E' un sentimento fortemente condiviso tra i cristiani d'Egitto ma anche dai musulmani e da rappresentanti del mondo laico.
Infatti si guarda al futuro e non si trovano percorsi validi per costruire un avvenire che vada bene per tutti. Specie per la gioventù del Paese.
La vittoria schiacciante dei Fratelli musulmani e dei salafiti non incoraggia certo a pensare positivo.
Si teme, per altro, la continuazione di un esodo dall'Egitto, già iniziato dopo la rivoluzione che ha deposto Mubarak.
Ad un anno di distanza molti copti specialmente, che in Egitto hanno comunque avuto sempre vita dura, s'interrogano sulle prospettive a venire e non sono in grado di darsi risposte.
Molti giovani dei loro così lo scorso 25 gennaio hanno manifestato nelle piazze di diverse città assieme a coetanei musulmani, per chiedere la fine di un regime militare, che si è impossessato del potere.
Quella dei militari, che non perdono occasione per tirare fuori tutta la violenza possibile nei confronti delle manifestazioni organizzate dai giovani , colpevoli a loro avviso di aver favorito la cacciata di Mubarak, è una ritorsione ben calibrata per dire con chiarezza i padroni ora siamo noi.
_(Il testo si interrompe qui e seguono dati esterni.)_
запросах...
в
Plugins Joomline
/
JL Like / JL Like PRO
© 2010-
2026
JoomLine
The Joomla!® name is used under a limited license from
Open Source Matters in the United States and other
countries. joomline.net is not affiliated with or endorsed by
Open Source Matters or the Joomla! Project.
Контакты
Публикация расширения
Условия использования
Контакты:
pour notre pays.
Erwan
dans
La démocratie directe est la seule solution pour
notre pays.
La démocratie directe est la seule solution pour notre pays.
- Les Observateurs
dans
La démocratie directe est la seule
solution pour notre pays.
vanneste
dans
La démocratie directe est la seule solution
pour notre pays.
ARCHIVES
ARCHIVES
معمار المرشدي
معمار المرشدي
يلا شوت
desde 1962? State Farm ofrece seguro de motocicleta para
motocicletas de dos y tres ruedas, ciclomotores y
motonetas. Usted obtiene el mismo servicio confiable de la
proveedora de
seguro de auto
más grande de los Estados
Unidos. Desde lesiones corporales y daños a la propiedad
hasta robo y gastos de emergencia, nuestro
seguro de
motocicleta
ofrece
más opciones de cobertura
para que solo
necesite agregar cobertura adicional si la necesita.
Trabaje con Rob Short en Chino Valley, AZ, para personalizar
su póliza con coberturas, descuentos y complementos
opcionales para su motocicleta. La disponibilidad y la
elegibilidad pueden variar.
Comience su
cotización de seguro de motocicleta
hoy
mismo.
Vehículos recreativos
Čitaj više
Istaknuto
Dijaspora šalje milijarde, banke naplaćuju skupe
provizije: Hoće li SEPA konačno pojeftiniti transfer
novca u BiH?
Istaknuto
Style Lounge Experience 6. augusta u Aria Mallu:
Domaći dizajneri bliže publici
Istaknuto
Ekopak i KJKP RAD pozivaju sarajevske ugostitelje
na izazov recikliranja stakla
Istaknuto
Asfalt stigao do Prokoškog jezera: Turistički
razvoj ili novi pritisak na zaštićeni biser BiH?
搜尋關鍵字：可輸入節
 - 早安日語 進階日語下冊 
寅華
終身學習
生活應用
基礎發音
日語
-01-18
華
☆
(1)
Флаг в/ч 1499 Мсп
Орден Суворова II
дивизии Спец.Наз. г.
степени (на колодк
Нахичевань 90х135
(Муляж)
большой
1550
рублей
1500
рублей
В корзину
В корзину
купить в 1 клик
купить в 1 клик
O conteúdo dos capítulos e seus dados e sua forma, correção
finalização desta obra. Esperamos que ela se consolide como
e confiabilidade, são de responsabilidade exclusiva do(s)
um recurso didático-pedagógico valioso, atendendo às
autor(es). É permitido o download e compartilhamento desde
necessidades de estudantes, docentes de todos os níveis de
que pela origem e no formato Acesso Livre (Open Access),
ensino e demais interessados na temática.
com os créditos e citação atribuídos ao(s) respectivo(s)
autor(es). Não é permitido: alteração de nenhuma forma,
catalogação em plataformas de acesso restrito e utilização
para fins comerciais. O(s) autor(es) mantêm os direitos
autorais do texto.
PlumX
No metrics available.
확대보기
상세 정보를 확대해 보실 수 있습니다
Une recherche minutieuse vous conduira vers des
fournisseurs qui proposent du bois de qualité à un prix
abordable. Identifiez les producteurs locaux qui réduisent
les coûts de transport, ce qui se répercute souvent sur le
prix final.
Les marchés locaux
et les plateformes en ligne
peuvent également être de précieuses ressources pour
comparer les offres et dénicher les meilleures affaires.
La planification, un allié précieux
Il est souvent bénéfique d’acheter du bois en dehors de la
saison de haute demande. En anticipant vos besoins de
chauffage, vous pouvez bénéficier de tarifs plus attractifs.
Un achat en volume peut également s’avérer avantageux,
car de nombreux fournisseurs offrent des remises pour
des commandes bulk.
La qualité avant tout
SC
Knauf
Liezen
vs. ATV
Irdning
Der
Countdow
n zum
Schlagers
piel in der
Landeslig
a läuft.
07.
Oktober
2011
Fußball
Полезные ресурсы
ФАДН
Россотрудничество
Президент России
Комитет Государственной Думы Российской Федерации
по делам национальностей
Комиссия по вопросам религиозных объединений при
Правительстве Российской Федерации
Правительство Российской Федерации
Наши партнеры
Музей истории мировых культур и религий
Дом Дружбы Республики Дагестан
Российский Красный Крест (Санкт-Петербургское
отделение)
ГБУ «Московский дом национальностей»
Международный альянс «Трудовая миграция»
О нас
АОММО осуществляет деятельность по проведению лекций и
E la cosa, quasi certamente, non avrà presto termine.
Anche le manifestazioni sportive come una partita di calcio, tipo quella giocata ultimamente a Porto Said, contro la squadra della capitale , possono divenire occasione per disordini di piazza, devastazioni, morti e feriti.
E tutti abbiamo avuto modo di vederlo in diretta-tv.
Compreso il finto rammarico di chi avrebbe dovuto impedire qualcosa come settanta morti e migliaia di feriti.